« C’est qui le patron ? » : de la poudre aux yeux ?

 

C’est avec un a priori assez positif que l’équipe de SOS Faim a découvert la nouvelle marque française lancée en octobre dernier « C’est qui le patron ? La marque du consommateur». Un peu plus haut sur la brique de lait, on peut lire : « ce lait rémunère au juste prix son producteur ». Un pari ambitieux. Celui de permettre au producteur d’être rémunéré à un prix juste et au consommateur d’avoir son mot à dire. Quel regard porte FAIREBEL sur cette nouvelle marque ? Daniel Hick, Vice-Président de FAIREBEL est mitigé. Explications …

Pour réussir son équation, Nicolas Chabanne, l’initiateur de C’est qui le patron ? s’est penché sur la question du prix. Il a questionné les producteurs : quel montant serait juste et équitable pour couvrir vos coûts de production ? 0.39 cents le litre, soit quelques huit centimes de plus en moyenne que les autres marques. C’est de cette marge supplémentaire que la marque tire son qualificatif équitable.

Regroupés en coopérative, les consommateurs qui soutiennent la marque ont dicté le cahier des charges et fixé les règles autour du produit. Une démarche réappropriée qui permet aux producteurs et consommateurs de se re-connecter. D’ici quelques mois, la marque complètera son offre avec de nouveaux produits : jus de pomme, pizza, compote, beurre, … La formule peut être répliquée à volonté.
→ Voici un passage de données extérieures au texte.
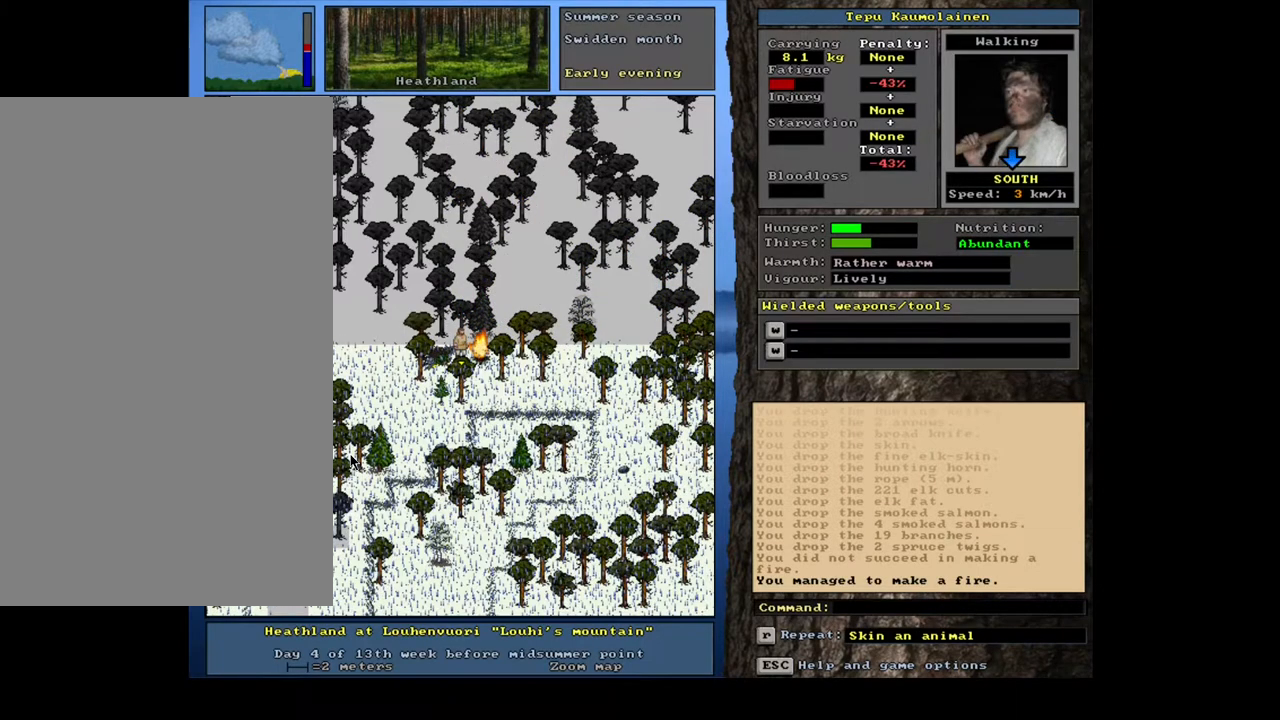
{"keys": [], "mouse": [], "events": [[50, "g", "down"], [133, "g", "up"], [167, "shift_l", "up"], [300, "left", "down"], [400, "left", "up"]]}
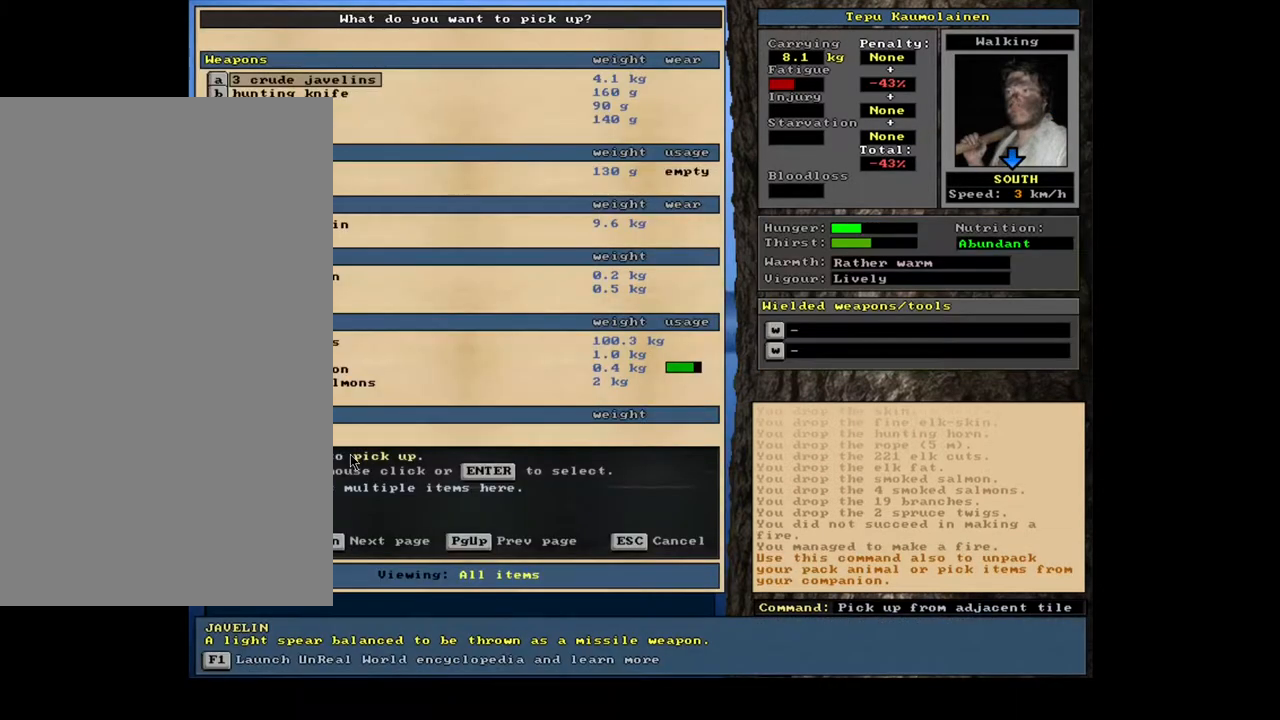
{"keys": [], "mouse": [], "events": []}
En Belgique, nous avons le label FAIREBEL qui tend vers le même objectif. Marques sœurs ? Concurrentes ? Pourquoi ajouter une marque supplémentaire au lait équitable ? Quelle raison d’être pour ce nouvel acteur ? Et surtout comment les initiateurs des marques équitables belge et française perçoivent-ils le nouveau-né C’est qui le patron ?.

FAIR – FAIR – FAIR ?

En France comme en Belgique, des labels équitables existent déjà. C’est le cas de FAIREFRANCE et FAIREBEL, des labels créés par les producteurs eux-mêmes afin de garantir une rémunération décente à tous les acteurs de la chaine.

Une première réserve exprimée par les deux labels tient au caractère privé de l’initiative lancée par Nicolas Chabanne. FAIREBEL et FAIREFRANCE quant à elles sont toutes deux des marques créées par des agriculteurs. Des marques qui ont donc un ADN agricole pur. Que sait-on des intentions d’un privé ? Quelles garanties d’avenir les producteurs qui collaborent avec la marque peuvent-ils espérer ? Tels sont les points d’attention que relayent les deux interviewés.

« On ne lâche rien, nos coûts de production c’est 0.45 cents et non 0.39 ! »

Quant à l’argument du prix rémunérateur, Daniel Hick de FAIREBEL met en garde : « il est important de prendre en compte les vrais coûts de production et non des chiffres bradés qui ne tiennent pas compte de l’ensemble des charges. Une étude réalisée par un bureau indépendant estime les coûts moyens de production en Europe à 0.45 cents du litre de lait. »

Et FAIREFRANCE d’ajouter : « Les éleveurs se sont pris en main et ont créé leur label. Nos coûts de production ce n’est pas 0.39 mais bien 0.45 cents. On ne doit rien lâcher ! ».

L’approche privilégiée par FAIREBEL et FAIREFRANCE propose de chercher un point d’équilibre entre le prix du marché et une rémunération juste. En 2016 ; FAIREBEL a ainsi reversé 0.13 cents aux producteurs de la coopérative.

C’est donc bien sur le critère du prix que le bât blesse. Dommage que les efforts mobilisés pour créer C’est qui le patron ? n’aient pas été dirigés pour renforcer les enseignes existantes. Toutes deux aimeraient bénéficier de l’expertise en communication de la marque qui fait tant parler d’elle.

Les deux représentants sont aussi en accord quant à l’intérêt de la démarche qui a le mérite de donner un rôle plus actif au consommateur et de placer au centre du débat l’enjeu d’une rémunération juste pour maintenir les producteurs à la base de notre alimentation dans cette fonction nourricière vitale mais malmenée.